Pour l’élu du Val-de-Marne, la priorité doit être de renforcer les services publics plutôt que de réduire encore les dépenses. Il défend notamment davantage de moyens pour les hôpitaux, les écoles et les pompiers, qu’il présente comme des investissements indispensables à la fois pour la cohésion sociale et pour l’économie.
« Vous partagez la richesse ou c’est censure »
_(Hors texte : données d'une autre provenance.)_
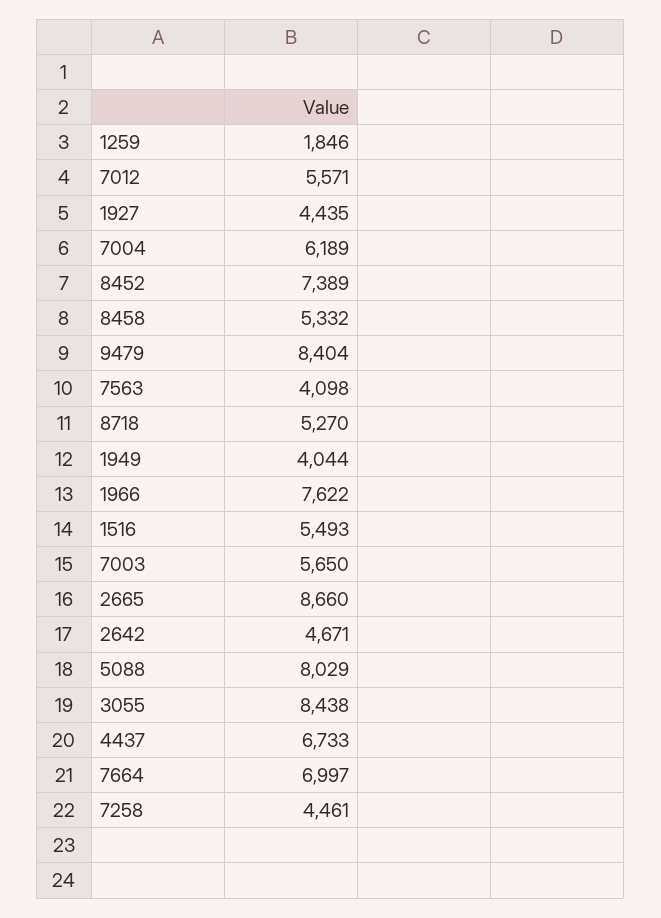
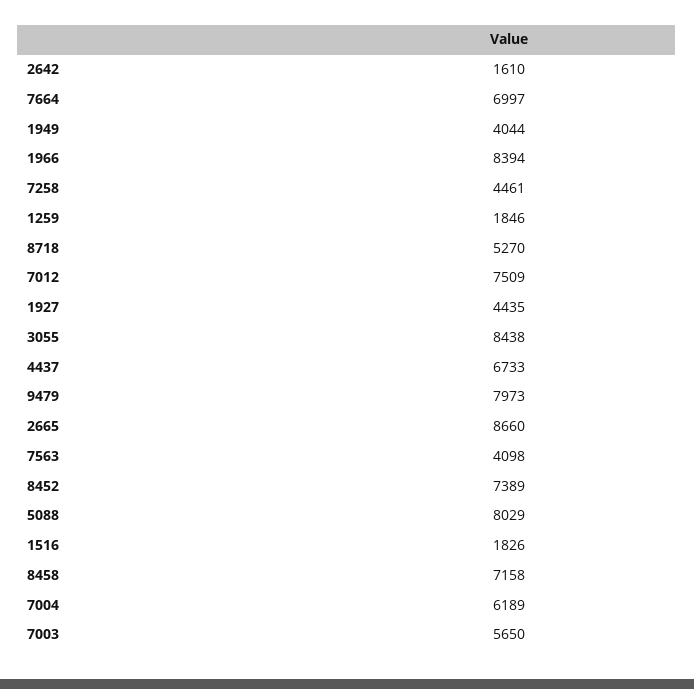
  {
    "1259": 1846,
-   "7012": 5571,
+   "7012": 7509,
    "1927": 4435,
    "7004": 6189,
    "8452": 7389,
-   "8458": 5332,
+   "8458": 7158,
-   "9479": 8404,
+   "9479": 7973,
    "7563": 4098,
    "8718": 5270,
    "1949": 4044,
-   "1966": 7622,
+   "1966": 8394,
-   "1516": 5493,
+   "1516": 1826,
    "7003": 5650,
    "2665": 8660,
-   "2642": 4671,
+   "2642": 1610,
    "5088": 8029,
    "3055": 8438,
    "4437": 6733,
    "7664": 6997,
    "7258": 4461
  }

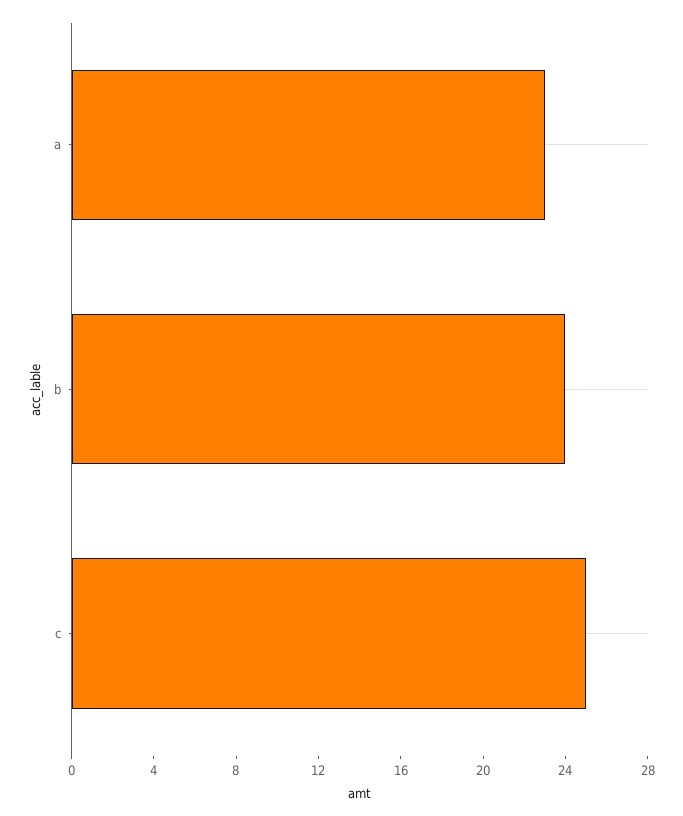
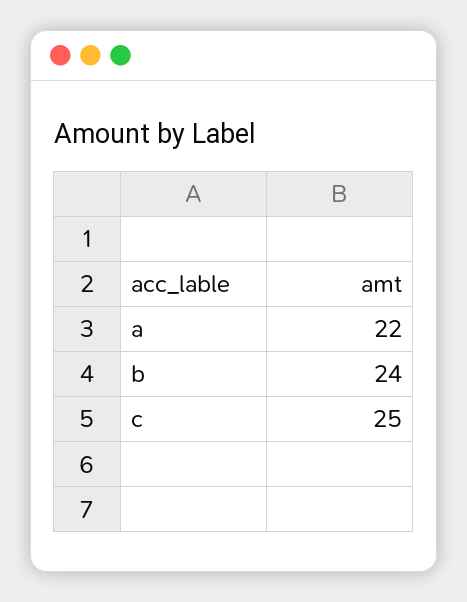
  {
-   "a": 23,
+   "a": 22,
    "b": 24,
    "c": 25
  }

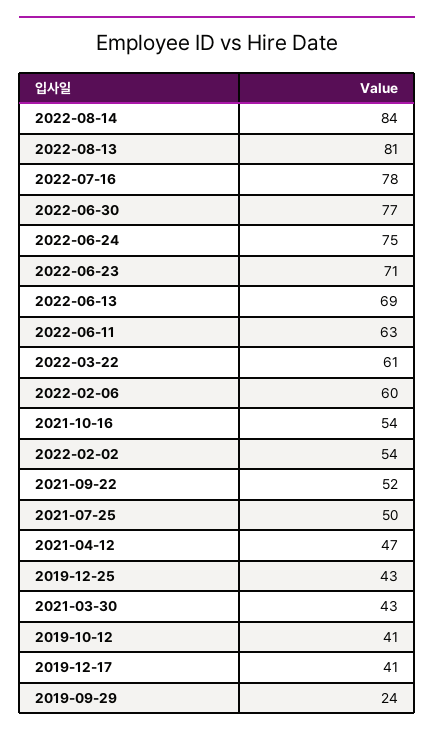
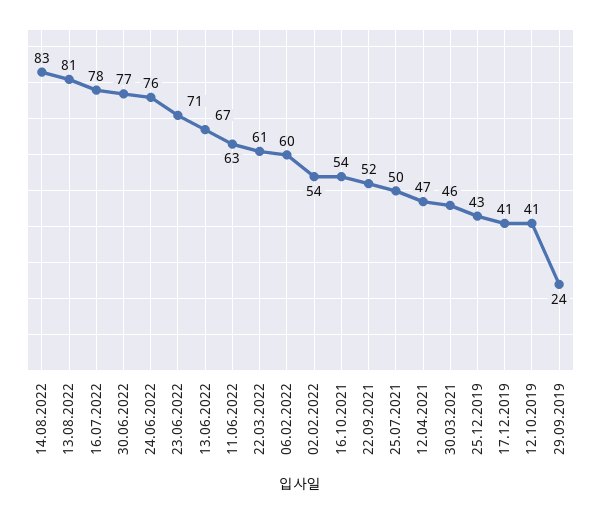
  {
-   "2022-08-14": 84,
+   "2022-08-14": 83,
    "2022-08-13": 81,
    "2022-07-16": 78,
    "2022-06-30": 77,
-   "2022-06-24": 75,
+   "2022-06-24": 76,
    "2022-06-23": 71,
-   "2022-06-13": 69,
+   "2022-06-13": 67,
    "2022-06-11": 63,
    "2022-03-22": 61,
    "2022-02-06": 60,
    "2021-10-16": 54,
    "2022-02-02": 54,
    "2021-09-22": 52,
    "2021-07-25": 50,
    "2021-04-12": 47,
    "2019-12-25": 43,
-   "2021-03-30": 43,
+   "2021-03-30": 46,
    "2019-10-12": 41,
    "2019-12-17": 41,
    "2019-09-29": 24
  }

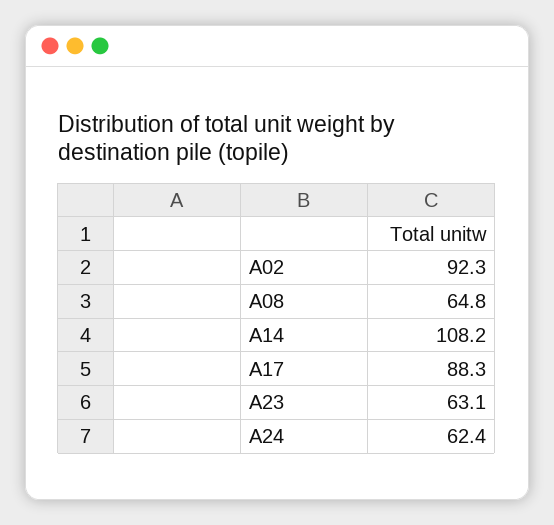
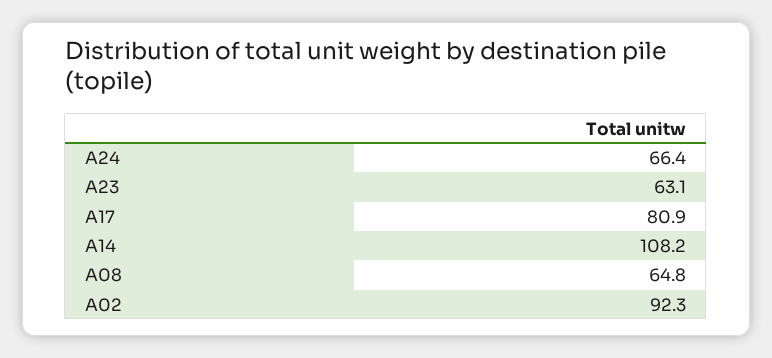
  {
    "A02": 92.3,
    "A08": 64.8,
    "A14": 108.2,
-   "A17": 88.3,
+   "A17": 80.9,
    "A23": 63.1,
-   "A24": 62.4
+   "A24": 66.4
  }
Louis Boyard propose notamment de revenir sur plusieurs choix fiscaux du macronisme, comme la suppression de l’impôt sur la fortune, la baisse de l’impôt sur les sociétés ou encore la diminution de la CVAE. Il estime que ces mesures n’ont pas produit les effets promis sur l’emploi et la croissance, et appelle au contraire à taxer davantage les plus riches et les grandes entreprises.
Le député défend aussi une relance par la consommation populaire. Il propose d’augmenter les salaires et de lancer de grands programmes publics, par exemple pour rénover les canalisations d’eau ou adapter les logements aux fortes chaleurs. Selon lui, ces investissements créeraient des emplois, soutiendraient la consommation et rempliraient les carnets de commandes des entreprises.
Louis Boyard refuse enfin l’idée que les jeunes générations doivent porter seules le poids de la dette et des choix budgétaires passés. « Je n’ai pas envie de dire à la jeune génération qu’elle est condamnée à rembourser une dette dont elle n’est pas responsable », affirme-t-il, en rejetant également les dépenses militaires qu’il juge excessives.
Sa ligne est donc sans ambiguïté : partage de la richesse, hausse de l’investissement public, planification écologique et défense des services publics. Faute de changement de cap, le député insoumis promet de voter la censure du gouvernement.